Doch in meinen Erinnerungen überwiegen die guten Zeiten. Denn während jeder schreckliche Tag die gleiche Dunkelheit in meinem Kopf hinterlassen hatte, konnte doch jede schöne Erinnerung eine andersfarbige Spur zeichnen.

Eine besonders stark leuchtende Spur führt zurück zu jenem Moment, in dem die Welt sich selbst auf der anderen Seite des Meeres in Ordnung angefühlt hatte.

Octavia war der Name der wunderhübschen Sklavin gewesen, die ihrem Schicksal dank eines riesigen Herzens entkommen war. Sie war die einzige Trojanerin, die ich jemals kennengelernt hatte, die ihrem Besitzer das Lieben hatte lehren können. Doch das Herz, das sie erobert hatte, war auch ein äusserst grosses gewesen. Adàm's.
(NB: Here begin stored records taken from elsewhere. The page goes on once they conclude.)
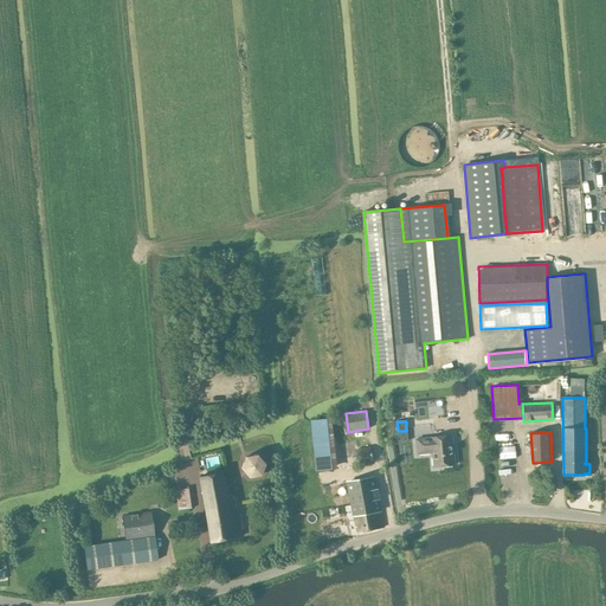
[(434,466),(455,465),(452,444),(449,444),(449,437),(417,439),(418,453),(433,452),(434,466)]
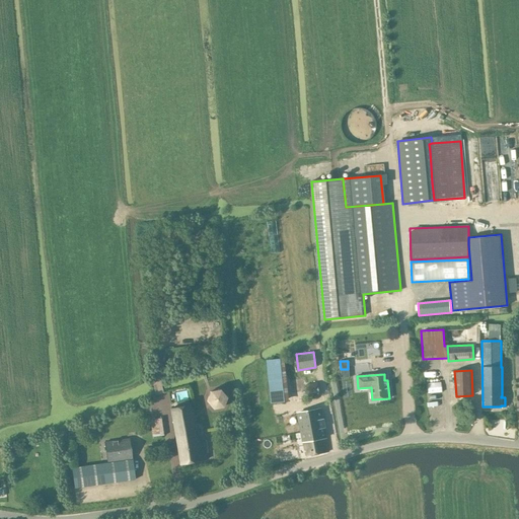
[(308,397),(319,395),(316,382),(306,384),(308,397)]
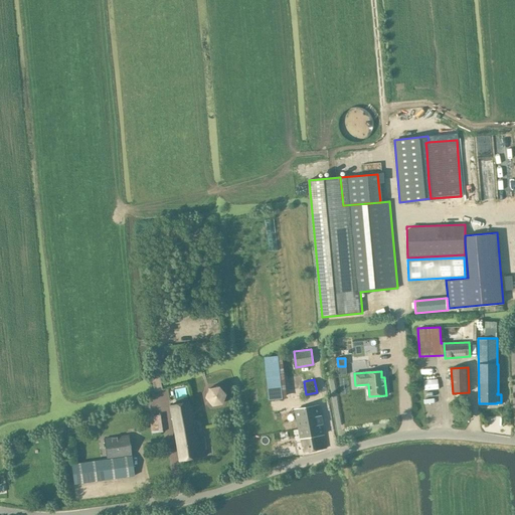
[(211,382),(209,388),(212,392),(216,391),(219,388),(217,383),(211,382)]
„Kleine Kriegerin", flüsterte Patroclos so leise, dass ich es fast überhörte. Wir standen in der grössten Hütte im Lager Achill's. Natürlich gehörte sie diesem selbst. Doch anders als sonst war sie sauber und wohlriechend. Der grosse Raum, in dem wir standen, war mit süss duftenden Blumen verziert worden. Obwohl das die einzigen Farbpunkte im Raum waren wollte ich nie aufhören, sie anzustarren. So viel Frieden und Glück lag in der Luft, ich konnte mich kaum daran erinnern wann ich solch eine Atmosphäre zum letzten Mal gespürt hatte. Wann der letzte Gedanke vor dem Schlafen gehen nicht der Krieg gewesen war.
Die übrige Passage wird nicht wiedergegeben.